Der Text schlägt scharfe Töne an. Mit dem, was wir heute Streitkultur“ nennen, hat das Ganze offensichtlich nicht viel zu tun. Die Zeitgenossen Jesu dürften freilich diese Art zu reden besser verstanden haben als wir - wußten sie doch aus der Schrift, daß schon die Propheten in dieser Weise gesprochen hatten: dann nämlich, wenn das Unrecht in Israel derart angewachsen war, daß es nur noch um radikale Umkehr gehen konnte (vgl. etwa Jes 5,8-22). Weh euch...“ - das bedeutet in der Sprache der Propheten: Wenn ihr mit eurem ungerechten Tun fortfahrt, dann kommt das Gericht über euch. Wenn ihr einander beraubt, wenn ihr die Kleinen klein haltet, wenn ihr Lüge und Betrug unter euch zulaßt - dann wehe euch“, denn ihr seid nicht mehr das Israel, das Gott erwählt hat. Ihr brecht den Bund und werdet euch Tag für Tag mehr zum eigenen Gericht.
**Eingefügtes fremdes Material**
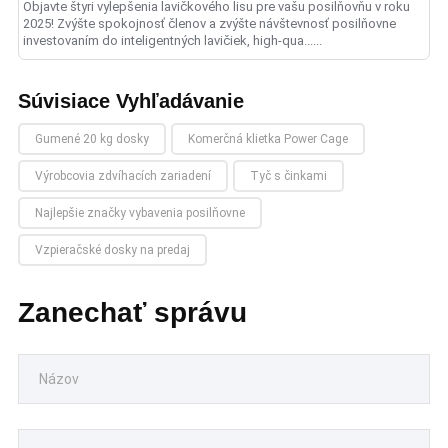
Objavte štyri vylepšenia lavičkového lisu pre vašu posilňovňu v roku
2025! Zvýšte spokojnosť členov a zvýšte návštevnosť posilňovne
investovaním do inteligentných lavičiek, high-qua......
Súvisiace Vyhľadávanie
Gumené 20 kg dosky
Komerčná klietka Power Cage
Výrobcovia zdvíhacích zariadení
Tyč s činkami
Najlepšie značky vybavenia posilňovne
Vzpieračské dosky na predaj
Zanechať správu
In dieser Sprache der Propheten wendet sich Jesus an die Pharisäer. Er will sie nicht einfach disqualifizieren, abschreiben oder verteufeln. Aber er nimmt in ihrem Tun eine Haltung wahr, mit der sie sich dem Willen Gottes entgegenstellen. All ihr Bemühen, das Gesetz möglichst genau zu befolgen, bleibt in äußerem Tun stecken. Sie achten auf kultische Reinheit, meiden alles, was sie nach dem Gesetz unrein machen könnte. Sie sondern sich selbst von den Menschen ab, die das Gesetz nicht halten oder wegen ihrer wirtschaftlichen Lage gar nicht halten können. So schlägt ihr hoher religöser Anspruch nicht selten um in Ausgrenzung der Armen, die sie für gesetzlos halten, und in Überheblichkeit gegenüber denen, die ihnen als unrein gelten.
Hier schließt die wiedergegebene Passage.